How to Manage Bad Data
Hopefully, you are now aware not all data is good. The optimal way to manage bad data is to prevent poor quality at the source. However, this solution may be difficult to enforce if you already contend with bad data.
The following steps are designed to help you manage bad data if you have already collected bad data:
Step 1: Accept the reality
You have bad data. Accept it. If you fail to recognize bad data as being a problem, then it’s highly unlikely you will be willing to take steps to improve it.
Step 2: Update your bad data
Using your knowledge of how to identify bad data, your data must be cleaned – this will likely include updating existing records.
Step 3: Introduce a data quality program
Data quality programs are used to reduce the risk of errors while establishing common and reliable processes to support the use and production of data.
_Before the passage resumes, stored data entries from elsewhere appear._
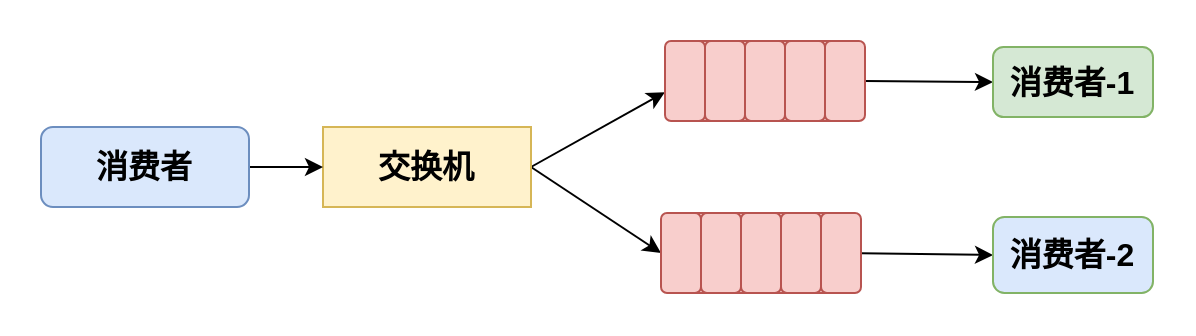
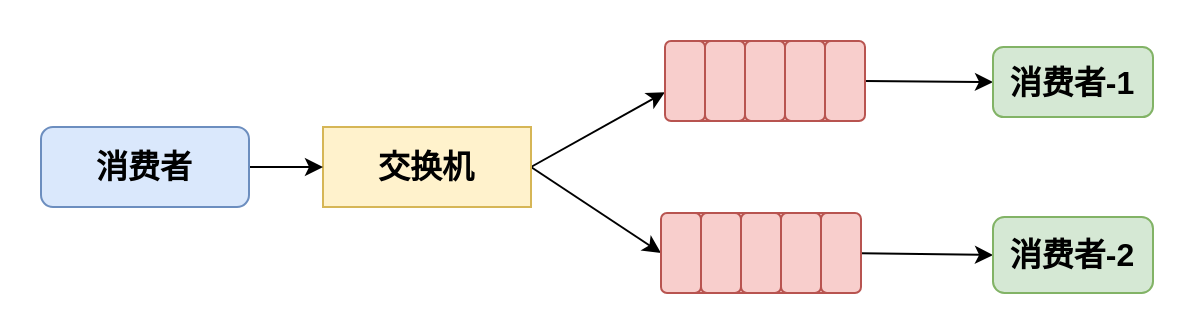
  <mxCell id="0" />
  <mxCell id="1" parent="0" />
  <mxCell id="2" value="" style="whiteSpace=wrap;html=1;rounded=1;fontSize=16;fontStyle=1;strokeColor=#b85450;fillColor=#f8cecc;" parent="1" vertex="1"><mxGeometry x="332" y="20" width="100" height="40" as="geometry" /></mxCell>
  <mxCell id="3" value="" style="rounded=0;orthogonalLoop=1;jettySize=auto;html=1;fontSize=16;exitX=1;exitY=0.5;exitDx=0;exitDy=0;" parent="1" source="5" target="6" edge="1"><mxGeometry relative="1" as="geometry"><mxPoint x="330" y="83" as="targetPoint" /></mxGeometry></mxCell>
  <mxCell id="4" style="edgeStyle=none;rounded=0;orthogonalLoop=1;jettySize=auto;html=1;exitX=1;exitY=0.5;exitDx=0;exitDy=0;entryX=0;entryY=0.5;entryDx=0;entryDy=0;" edge="1" parent="1" source="5" target="18"><mxGeometry relative="1" as="geometry" /></mxCell>
  <mxCell id="5" value="交换机" style="whiteSpace=wrap;html=1;fontSize=16;fillColor=#fff2cc;strokeColor=#d6b656;fontStyle=1;rounded=0;" parent="1" vertex="1"><mxGeometry x="161" y="63" width="104" height="40" as="geometry" /></mxCell>
  <mxCell id="6" value="" style="whiteSpace=wrap;html=1;rounded=1;fontSize=16;fontStyle=1;strokeColor=#b85450;fillColor=#f8cecc;" parent="1" vertex="1"><mxGeometry x="332" y="20" width="20" height="40" as="geometry" /></mxCell>
  <mxCell id="7" value="" style="whiteSpace=wrap;html=1;rounded=1;fontSize=16;fontStyle=1;strokeColor=#b85450;fillColor=#f8cecc;" parent="1" vertex="1"><mxGeometry x="352" y="20" width="20" height="40" as="geometry" /></mxCell>
  <mxCell id="8" value="" style="whiteSpace=wrap;html=1;rounded=1;fontSize=16;fontStyle=1;strokeColor=#b85450;fillColor=#f8cecc;" parent="1" vertex="1"><mxGeometry x="372" y="20" width="20" height="40" as="geometry" /></mxCell>
  <mxCell id="9" value="" style="whiteSpace=wrap;html=1;rounded=1;fontSize=16;fontStyle=1;strokeColor=#b85450;fillColor=#f8cecc;" parent="1" vertex="1"><mxGeometry x="392" y="20" width="20" height="40" as="geometry" /></mxCell>
  <mxCell id="10" value="" style="rounded=0;orthogonalLoop=1;jettySize=auto;html=1;fontSize=16;entryX=0;entryY=0.5;entryDx=0;entryDy=0;exitX=1;exitY=0.5;exitDx=0;exitDy=0;" parent="1" source="12" target="13" edge="1"><mxGeometry relative="1" as="geometry" /></mxCell>
  <mxCell id="11" style="edgeStyle=none;rounded=0;orthogonalLoop=1;jettySize=auto;html=1;entryX=0;entryY=0.5;entryDx=0;entryDy=0;fontSize=16;" parent="1" source="22" target="14" edge="1"><mxGeometry relative="1" as="geometry"><mxPoint x="422" y="205" as="sourcePoint" /></mxGeometry></mxCell>
  <mxCell id="12" value="" style="whiteSpace=wrap;html=1;rounded=1;fontSize=16;fontStyle=1;strokeColor=#b85450;fillColor=#f8cecc;" parent="1" vertex="1"><mxGeometry x="412" y="20" width="20" height="40" as="geometry" /></mxCell>
  <mxCell id="13" value="消费者-1" style="whiteSpace=wrap;html=1;rounded=1;fontSize=16;fontStyle=1;strokeColor=#82b366;fillColor=#d5e8d4;" parent="1" vertex="1"><mxGeometry x="496" y="23" width="80" height="35" as="geometry" /></mxCell>
- <mxCell id="14" value="消费者-2" style="whiteSpace=wrap;html=1;rounded=1;fontSize=16;fontStyle=1;strokeColor=#82b366;fillColor=#dae8fc;" parent="1" vertex="1"><mxGeometry x="496" y="108" width="80" height="38" as="geometry" /></mxCell>
+ <mxCell id="14" value="消费者-2" style="whiteSpace=wrap;html=1;rounded=1;fontSize=16;fontStyle=1;strokeColor=#82b366;fillColor=#d5e8d4;" parent="1" vertex="1"><mxGeometry x="496" y="108" width="80" height="38" as="geometry" /></mxCell>
  <mxCell id="15" value="" style="edgeStyle=orthogonalEdgeStyle;rounded=0;orthogonalLoop=1;jettySize=auto;html=1;" edge="1" parent="1" source="16" target="5"><mxGeometry relative="1" as="geometry" /></mxCell>
  <mxCell id="16" value="消费者" style="rounded=1;whiteSpace=wrap;html=1;fontSize=16;fillColor=#dae8fc;strokeColor=#6c8ebf;fontStyle=1" vertex="1" parent="1"><mxGeometry x="20" y="63" width="104" height="40" as="geometry" /></mxCell>
  <mxCell id="17" value="" style="whiteSpace=wrap;html=1;rounded=1;fontSize=16;fontStyle=1;strokeColor=#b85450;fillColor=#f8cecc;" vertex="1" parent="1"><mxGeometry x="330" y="106" width="100" height="40" as="geometry" /></mxCell>
  <mxCell id="18" value="" style="whiteSpace=wrap;html=1;rounded=1;fontSize=16;fontStyle=1;strokeColor=#b85450;fillColor=#f8cecc;" vertex="1" parent="1"><mxGeometry x="330" y="106" width="20" height="40" as="geometry" /></mxCell>
  <mxCell id="19" value="" style="whiteSpace=wrap;html=1;rounded=1;fontSize=16;fontStyle=1;strokeColor=#b85450;fillColor=#f8cecc;" vertex="1" parent="1"><mxGeometry x="350" y="106" width="20" height="40" as="geometry" /></mxCell>
  <mxCell id="20" value="" style="whiteSpace=wrap;html=1;rounded=1;fontSize=16;fontStyle=1;strokeColor=#b85450;fillColor=#f8cecc;" vertex="1" parent="1"><mxGeometry x="370" y="106" width="20" height="40" as="geometry" /></mxCell>
  <mxCell id="21" value="" style="whiteSpace=wrap;html=1;rounded=1;fontSize=16;fontStyle=1;strokeColor=#b85450;fillColor=#f8cecc;" vertex="1" parent="1"><mxGeometry x="390" y="106" width="20" height="40" as="geometry" /></mxCell>
  <mxCell id="22" value="" style="whiteSpace=wrap;html=1;rounded=1;fontSize=16;fontStyle=1;strokeColor=#b85450;fillColor=#f8cecc;" vertex="1" parent="1"><mxGeometry x="410" y="106" width="20" height="40" as="geometry" /></mxCell>
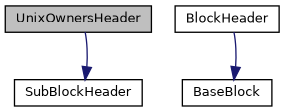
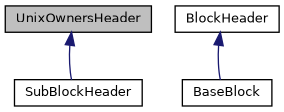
  digraph {
    node [color=black fillcolor=white fontname=Helvetica fontsize=10 shape=record style=filled]
    edge [color=midnightblue dir=back fontname=Helvetica fontsize=10 labelfontname=Helvetica labelfontsize=10 style=solid]
    n1 [fillcolor=grey75 fontcolor=black height=0.2 label=UnixOwnersHeader width=0.4]
    n2 [height=0.2 label=SubBlockHeader width=0.4]
    n3 [height=0.2 label=BlockHeader width=0.4]
    n4 [height=0.2 label=BaseBlock width=0.4]
-   n2 -> n1
-   n4 -> n3
+   n1 -> n2
+   n3 -> n4
  }
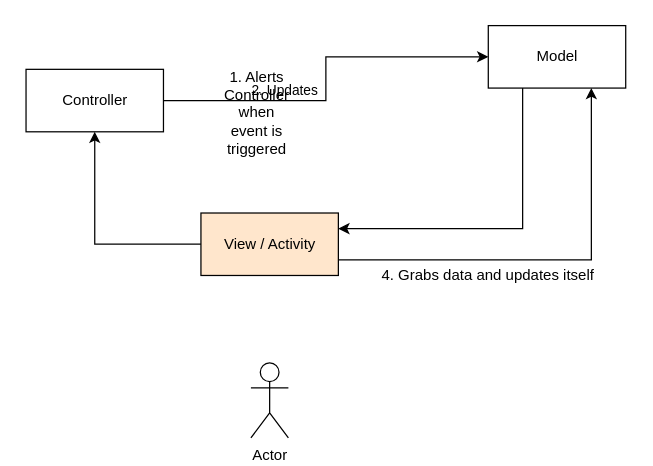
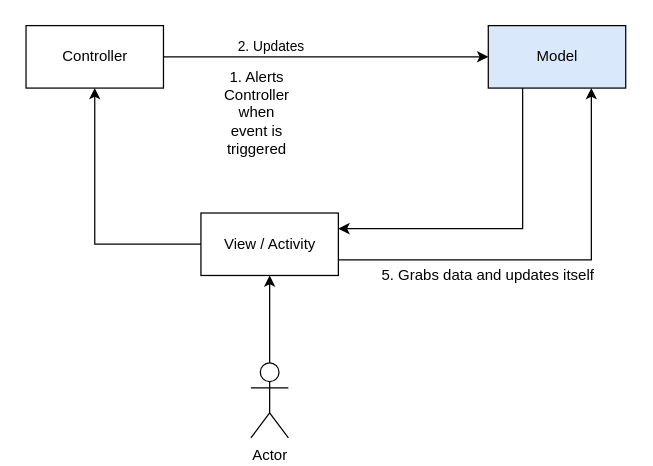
  <mxCell id="0" />
  <mxCell id="1" parent="0" />
  <mxCell id="2" style="edgeStyle=orthogonalEdgeStyle;rounded=0;orthogonalLoop=1;jettySize=auto;html=1;exitX=1;exitY=0.5;exitDx=0;exitDy=0;entryX=0;entryY=0.5;entryDx=0;entryDy=0;" edge="1" parent="1" source="4" target="9"><mxGeometry relative="1" as="geometry" /></mxCell>
  <mxCell id="3" value="2. Updates" style="edgeLabel;html=1;align=center;verticalAlign=middle;resizable=0;points=[];" vertex="1" connectable="0" parent="2"><mxGeometry x="-0.346" y="9" relative="1" as="geometry"><mxPoint as="offset" /></mxGeometry></mxCell>
- <mxCell id="4" value="Controller" style="html=1;align=center;" vertex="1" parent="1"><mxGeometry x="20" y="55" width="110" height="50" as="geometry" /></mxCell>
+ <mxCell id="4" value="Controller" style="html=1;align=center;" vertex="1" parent="1"><mxGeometry x="20" y="20" width="110" height="50" as="geometry" /></mxCell>
  <mxCell id="5" style="edgeStyle=orthogonalEdgeStyle;rounded=0;orthogonalLoop=1;jettySize=auto;html=1;exitX=0;exitY=0.5;exitDx=0;exitDy=0;entryX=0.5;entryY=1;entryDx=0;entryDy=0;" edge="1" parent="1" source="7" target="4"><mxGeometry relative="1" as="geometry"><Array as="points"><mxPoint x="160" y="195" /><mxPoint x="75" y="195" /></Array></mxGeometry></mxCell>
  <mxCell id="6" style="edgeStyle=orthogonalEdgeStyle;rounded=0;orthogonalLoop=1;jettySize=auto;html=1;exitX=1;exitY=0.75;exitDx=0;exitDy=0;entryX=0.75;entryY=1;entryDx=0;entryDy=0;" edge="1" parent="1" source="7" target="9"><mxGeometry relative="1" as="geometry" /></mxCell>
- <mxCell id="7" value="View / Activity" style="html=1;align=center;fillColor=#ffe6cc;" vertex="1" parent="1"><mxGeometry x="160" y="170" width="110" height="50" as="geometry" /></mxCell>
+ <mxCell id="7" value="View / Activity" style="html=1;align=center;" vertex="1" parent="1"><mxGeometry x="160" y="170" width="110" height="50" as="geometry" /></mxCell>
  <mxCell id="8" style="edgeStyle=orthogonalEdgeStyle;rounded=0;orthogonalLoop=1;jettySize=auto;html=1;exitX=0.25;exitY=1;exitDx=0;exitDy=0;entryX=1;entryY=0.25;entryDx=0;entryDy=0;" edge="1" parent="1" source="9" target="7"><mxGeometry relative="1" as="geometry" /></mxCell>
- <mxCell id="9" value="Model" style="html=1;align=center;" vertex="1" parent="1"><mxGeometry x="390" y="20" width="110" height="50" as="geometry" /></mxCell>
+ <mxCell id="9" value="Model" style="html=1;align=center;fillColor=#dae8fc;" vertex="1" parent="1"><mxGeometry x="390" y="20" width="110" height="50" as="geometry" /></mxCell>
+ <mxCell id="10" style="edgeStyle=orthogonalEdgeStyle;rounded=0;orthogonalLoop=1;jettySize=auto;html=1;exitX=0.5;exitY=0;exitDx=0;exitDy=0;exitPerimeter=0;entryX=0.5;entryY=1;entryDx=0;entryDy=0;" edge="1" parent="1" source="11" target="7"><mxGeometry relative="1" as="geometry" /></mxCell>
  <mxCell id="11" value="Actor" style="shape=umlActor;verticalLabelPosition=bottom;verticalAlign=top;html=1;align=center;" vertex="1" parent="1"><mxGeometry x="200" y="290" width="30" height="60" as="geometry" /></mxCell>
  <mxCell id="12" value="1. Alerts Controller&lt;br&gt;when event is triggered" style="text;html=1;strokeColor=none;fillColor=none;align=center;verticalAlign=middle;whiteSpace=wrap;rounded=0;" vertex="1" parent="1"><mxGeometry x="175" y="45" width="60" height="90" as="geometry" /></mxCell>
- <mxCell id="13" value="4. Grabs data and updates itself" style="text;html=1;strokeColor=none;fillColor=none;align=center;verticalAlign=middle;whiteSpace=wrap;rounded=0;" vertex="1" parent="1"><mxGeometry x="280" y="210" width="220" height="20" as="geometry" /></mxCell>
+ <mxCell id="13" value="5. Grabs data and updates itself" style="text;html=1;strokeColor=none;fillColor=none;align=center;verticalAlign=middle;whiteSpace=wrap;rounded=0;" vertex="1" parent="1"><mxGeometry x="280" y="210" width="220" height="20" as="geometry" /></mxCell>
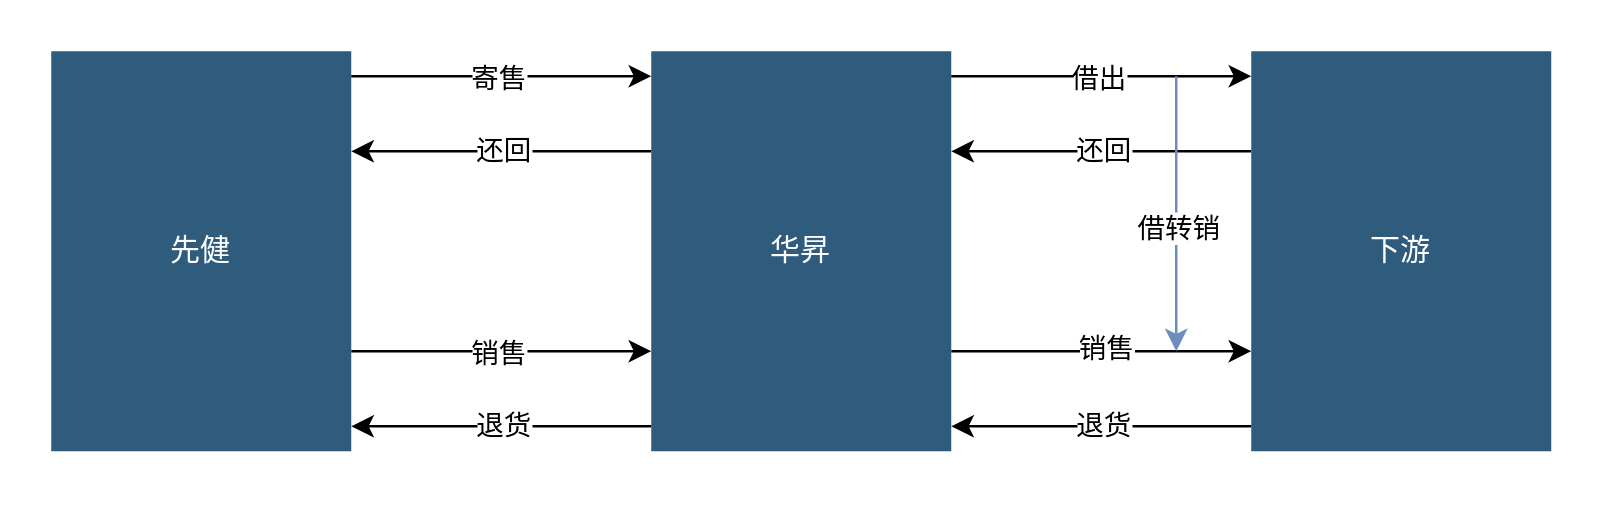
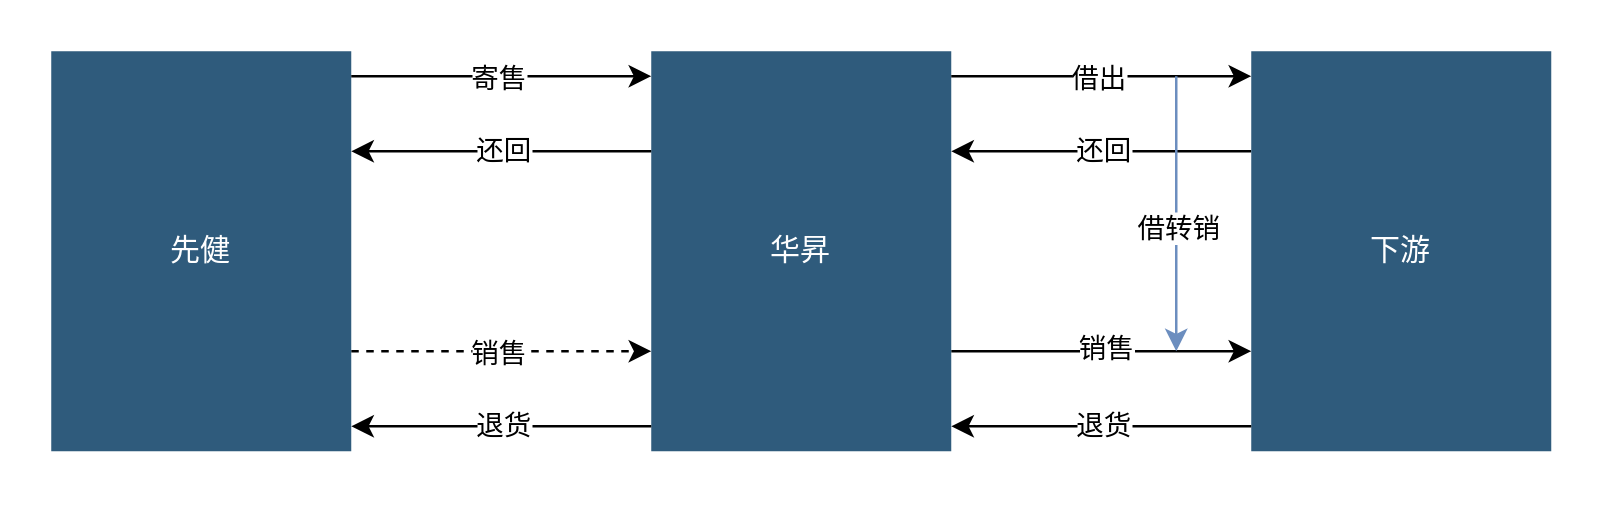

Step 4: Improve data collection techniques
Implement better techniques to acquire data: this may involve refraining from requesting information if it is not necessary and providing details as to why you require specific data, how you intend to use it, and what’s in it for your customer if they share their data with you.
Step 5: Educate those around you
To manage data better, employees must know how to collect, handle, dispose and manage data.
The key to managing bad data is dealing with it at the source. If you have already collected bad data, you must accept your data is bad and then perform data cleaning and updates as necessary. After you’ve cleaned up your data, it’s crucial to reduce the risk of facing such issues again by introducing a data quality program that improves your organization's data management techniques. Do you have sufficient Data Skills? You can learn how to answer real-world questions using data with DataCamp’s Data Skills for Business skill track.
Bad Data FAQs
What is data quality?
Data quality is a measure of data condition based on accuracy, completeness, consistency, reliability, and whether the data is updated.
What are the common causes of data quality problems?
Data quality issues may arise due to several factors, but the three main causes that have a direct impact on operational efficiency are: 1) human error, 2) disparate systems, and 3) invalid data.
What are the consequences of bad data?
Poor data quality can seriously damage your business as it is a major bottleneck. The costs of poor data include flawed insights, high financial costs, migration issues, and depleted organizational efficiency.
How do you know if your data is bad?
Warning signs to indicate you have bad data include:
- The same question returns different answers
- Insights fail to arrive on time / Opportunities are being missed
- Excessive effort and time are required on menial tasks
- Customer's complaints about employee's knowledge of previous transactions
- Disagreements between teams regarding organizational performance
- A consistent failure of data migration activities as a result of poor data
- Unreliable performance figures despite multiple data warehouses and data lakes
- Employees do not trust the system – they consequently maintain their own data store.